Goal of the exercise
Transcribe only part of the material below: the lines from the one containing "- [ ] Deployment falla consistentemente" through the one containing "- [x] **Docker Compose**", inclusive, exactly as written.

:::::

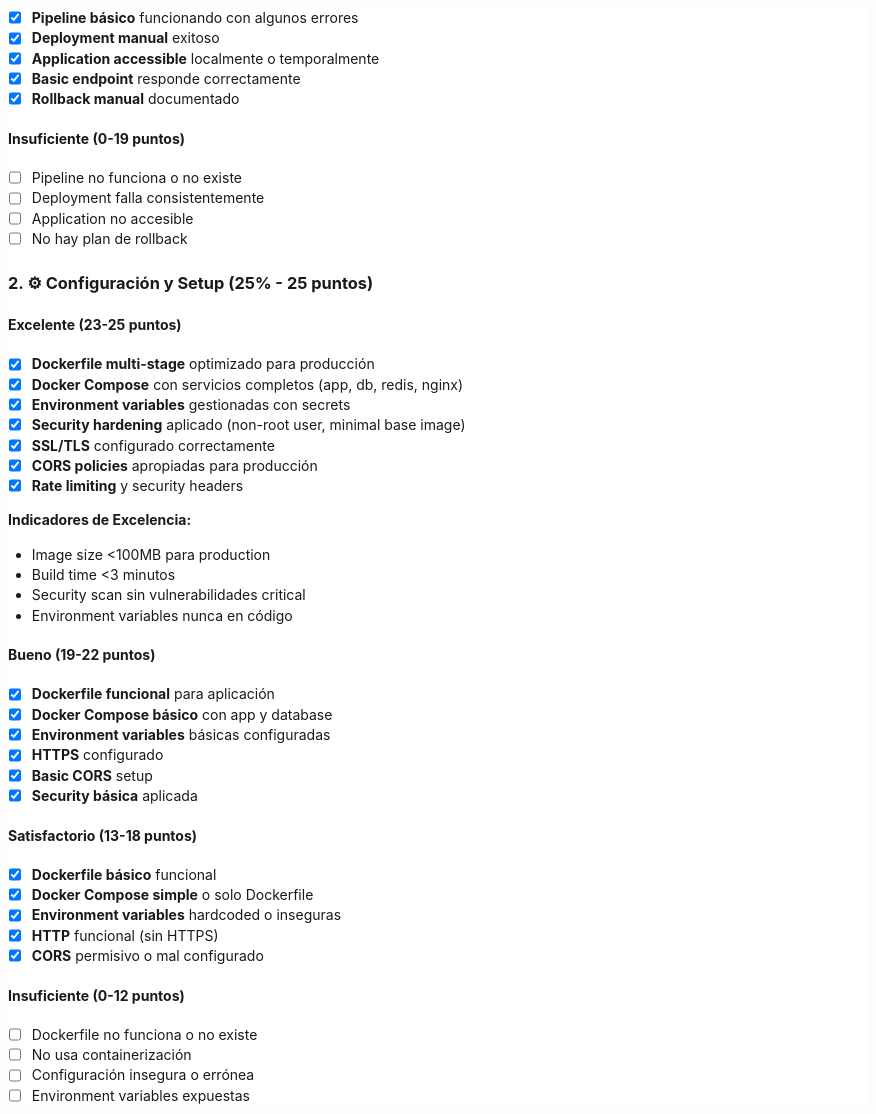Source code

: - [x] **Pipeline básico** funcionando con algunos errores
- [x] **Deployment manual** exitoso
- [x] **Application accessible** localmente o temporalmente
- [x] **Basic endpoint** responde correctamente
- [x] **Rollback manual** documentado

#### Insuficiente (0-19 puntos)

- [ ] Pipeline no funciona o no existe
- [ ] Deployment falla consistentemente
- [ ] Application no accesible
- [ ] No hay plan de rollback

### 2. ⚙️ Configuración y Setup (25% - 25 puntos)

#### Excelente (23-25 puntos)

- [x] **Dockerfile multi-stage** optimizado para producción
- [x] **Docker Compose** con servicios completos (app, db, redis, nginx)
- [x] **Environment variables** gestionadas con secrets
- [x] **Security hardening** aplicado (non-root user, minimal base image)
- [x] **SSL/TLS** configurado correctamente
- [x] **CORS policies** apropiadas para producción
- [x] **Rate limiting** y security headers

**Indicadores de Excelencia:**

- Image size <100MB para production
- Build time <3 minutos
- Security scan sin vulnerabilidades critical
- Environment variables nunca en código

#### Bueno (19-22 puntos)

- [x] **Dockerfile funcional** para aplicación
- [x] **Docker Compose básico** con app y database
- [x] **Environment variables** básicas configuradas
- [x] **HTTPS** configurado
- [x] **Basic CORS** setup
- [x] **Security básica** aplicada

#### Satisfactorio (13-18 puntos)

- [x] **Dockerfile básico** funcional
- [x] **Docker Compose simple** o solo Dockerfile
- [x] **Environment variables** hardcoded o inseguras
- [x] **HTTP** funcional (sin HTTPS)
- [x] **CORS** permisivo o mal configurado

#### Insuficiente (0-12 puntos)

- [ ] Dockerfile no funciona o no existe
- [ ] No usa containerización
- [ ] Configuración insegura o errónea
- [ ] Environment variables expuestas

:::::

Exercise response
- [ ] Deployment falla consistentemente
- [ ] Application no accesible
- [ ] No hay plan de rollback

### 2. ⚙️ Configuración y Setup (25% - 25 puntos)

#### Excelente (23-25 puntos)

- [x] **Dockerfile multi-stage** optimizado para producción
- [x] **Docker Compose** con servicios completos (app, db, redis, nginx)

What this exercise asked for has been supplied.